On Tue, Mar 22, 2016 at 07:19:44PM -0400, Tom Lane wrote:
> Robert Haas <robertmhaas@gmail.com> writes:
> > I was a little worried that it was too much to hope for that all libc
> > vendors on earth would ship a strxfrm() implementation that was actually
> > consistent with strcoll(), and here we are.
>
> Indeed. To try to put some scope on the problem, I made an idiot little
> program that just generates some random UTF8 strings and sees whether
> strcoll and strxfrm sort them alike. Attached are that program, a even
> more idiot little shell script that runs it over all available UTF8
> locales, and the results on my RHEL6 box. While de_DE seems to be the
> worst-broken locale, it's far from the only one.
>
> Please try this on as many platforms as you can get hold of ...

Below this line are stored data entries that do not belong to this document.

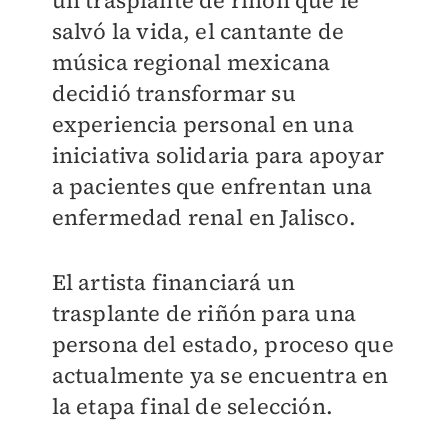
un trasplante de riñón que le
salvó la vida, el cantante de
música regional mexicana
decidió transformar su
experiencia personal en una
iniciativa solidaria para apoyar
a pacientes que enfrentan una
enfermedad renal en Jalisco.
El artista financiará un
trasplante de riñón para una
persona del estado, proceso que
actualmente ya se encuentra en
la etapa final de selección.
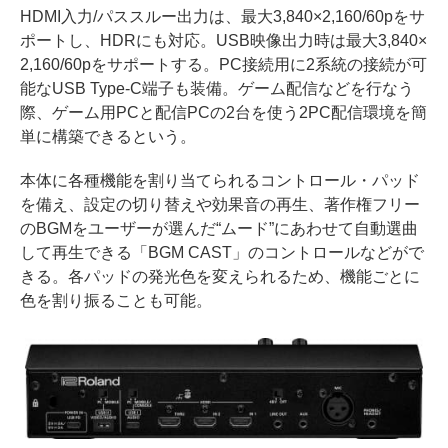
HDMI入力/パススルー出力は、最大3,840×2,160/60pをサ
ポートし、HDRにも対応。USB映像出力時は最大3,840×
2,160/60pをサポートする。PC接続用に2系統の接続が可
能なUSB Type-C端子も装備。ゲーム配信などを行なう
際、ゲーム用PCと配信PCの2台を使う2PC配信環境を簡
単に構築できるという。
本体に各種機能を割り当てられるコントロール・パッド
を備え、設定の切り替えや効果音の再生、著作権フリー
のBGMをユーザーが選んだ“ムード”にあわせて自動選曲
して再生できる「BGM CAST」のコントロールなどがで
きる。各パッドの発光色を変えられるため、機能ごとに
色を割り振ることも可能。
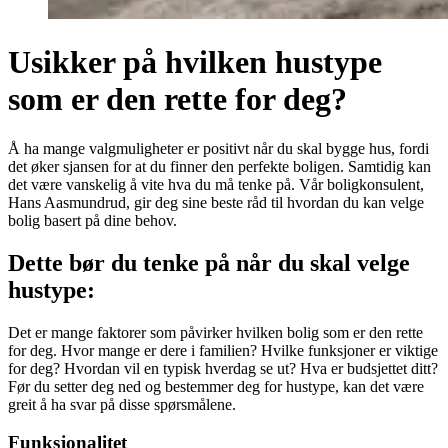
Usikker på hvilken hustype
som er den rette for deg?
Å ha mange valgmuligheter er positivt når du skal bygge hus, fordi
det øker sjansen for at du finner den perfekte boligen. Samtidig kan
det være vanskelig å vite hva du må tenke på. Vår boligkonsulent,
Hans Aasmundrud, gir deg sine beste råd til hvordan du kan velge
bolig basert på dine behov.
Dette bør du tenke på når du skal velge
hustype:
Det er mange faktorer som påvirker hvilken bolig som er den rette
for deg. Hvor mange er dere i familien? Hvilke funksjoner er viktige
for deg? Hvordan vil en typisk hverdag se ut? Hva er budsjettet ditt?
Før du setter deg ned og bestemmer deg for hustype, kan det være
greit å ha svar på disse spørsmålene.
Funksjonalitet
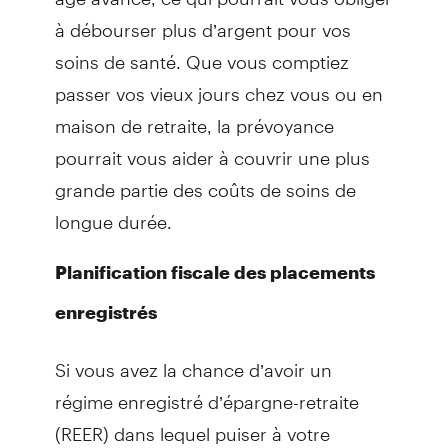
à débourser plus d’argent pour vos
soins de santé. Que vous comptiez
passer vos vieux jours chez vous ou en
maison de retraite, la prévoyance
pourrait vous aider à couvrir une plus
grande partie des coûts de soins de
longue durée.
Planification fiscale des placements
enregistrés
Si vous avez la chance d’avoir un
régime enregistré d’épargne-retraite
(REER) dans lequel puiser à votre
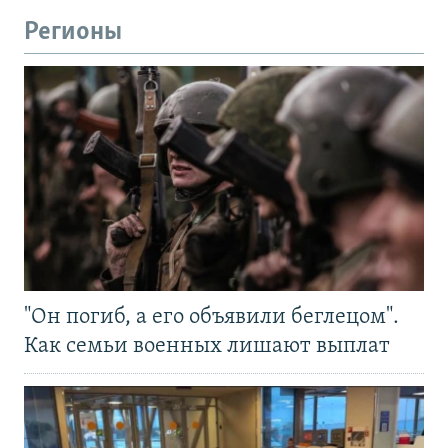
Регионы
"Он погиб, а его объявили беглецом".
Как семьи военных лишают выплат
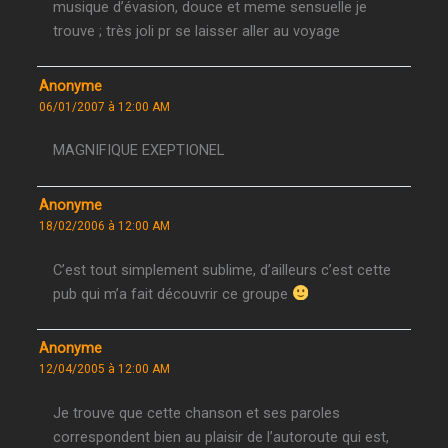
musique d’évasion, douce et meme sensuelle je
trouve ; très joli pr se laisser aller au voyage
Anonyme
06/01/2007 à 12:00 AM
MAGNIFIQUE EXEPTIONEL
Anonyme
18/02/2006 à 12:00 AM
C’est tout simplement sublime, d’ailleurs c’est cette
pub qui m’a fait découvrir ce groupe
Anonyme
12/04/2005 à 12:00 AM
Je trouve que cette chanson et ses paroles
correspondent bien au plaisir de l’autoroute qui est,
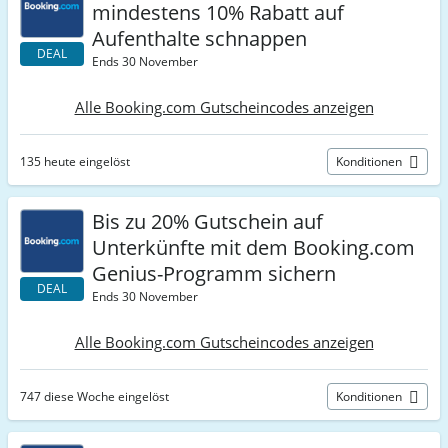
mindestens 10% Rabatt auf
Aufenthalte schnappen
DEAL
Ends 30 November
Alle Booking.com Gutscheincodes anzeigen
135 heute eingelöst
Konditionen
Bis zu 20% Gutschein auf
Unterkünfte mit dem Booking.com
Genius-Programm sichern
DEAL
Ends 30 November
Alle Booking.com Gutscheincodes anzeigen
747 diese Woche eingelöst
Konditionen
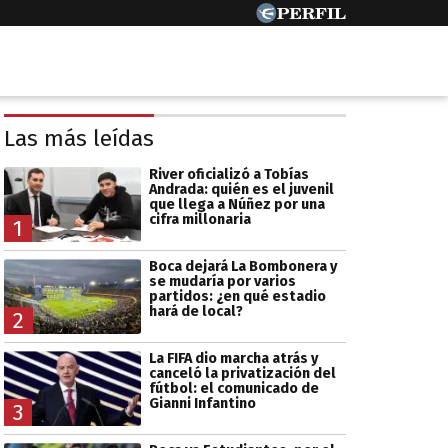
Las más leídas
River oficializó a Tobías
Andrada: quién es el juvenil
que llega a Núñez por una
cifra millonaria
1
Boca dejará La Bombonera y
se mudaría por varios
partidos: ¿en qué estadio
hará de local?
2
La FIFA dio marcha atrás y
canceló la privatización del
fútbol: el comunicado de
Gianni Infantino
3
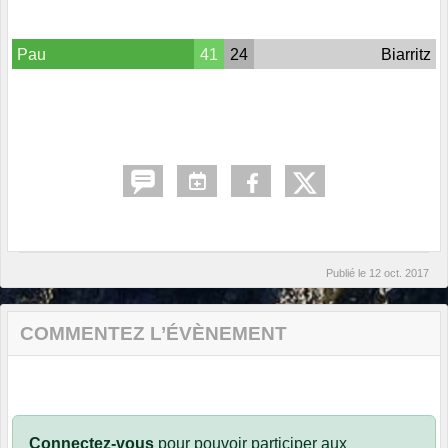
Pau
41
24
Biarritz
Publié le
12 oct. 2017
COMMENTEZ L’ÉVÈNEMENT
Connectez-vous
pour pouvoir participer aux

I, too, found MAXXFRMLEN insufficient; I raised it fourfold. Cygwin
2.2.1(0.289/5/3) caught fire; 10% of locales passed. (varstr_sortsupport()
already blacklists the UTF8/native Windows case.) The test passed on Solaris
10, Solaris 11, HP-UX B.11.31, OpenBSD 5.0, NetBSD 5.1.2, and FreeBSD 9.0.
See attached tryalllocales.sh outputs. I did not test AIX, because the AIX
machines I use have no UTF8 locales installed.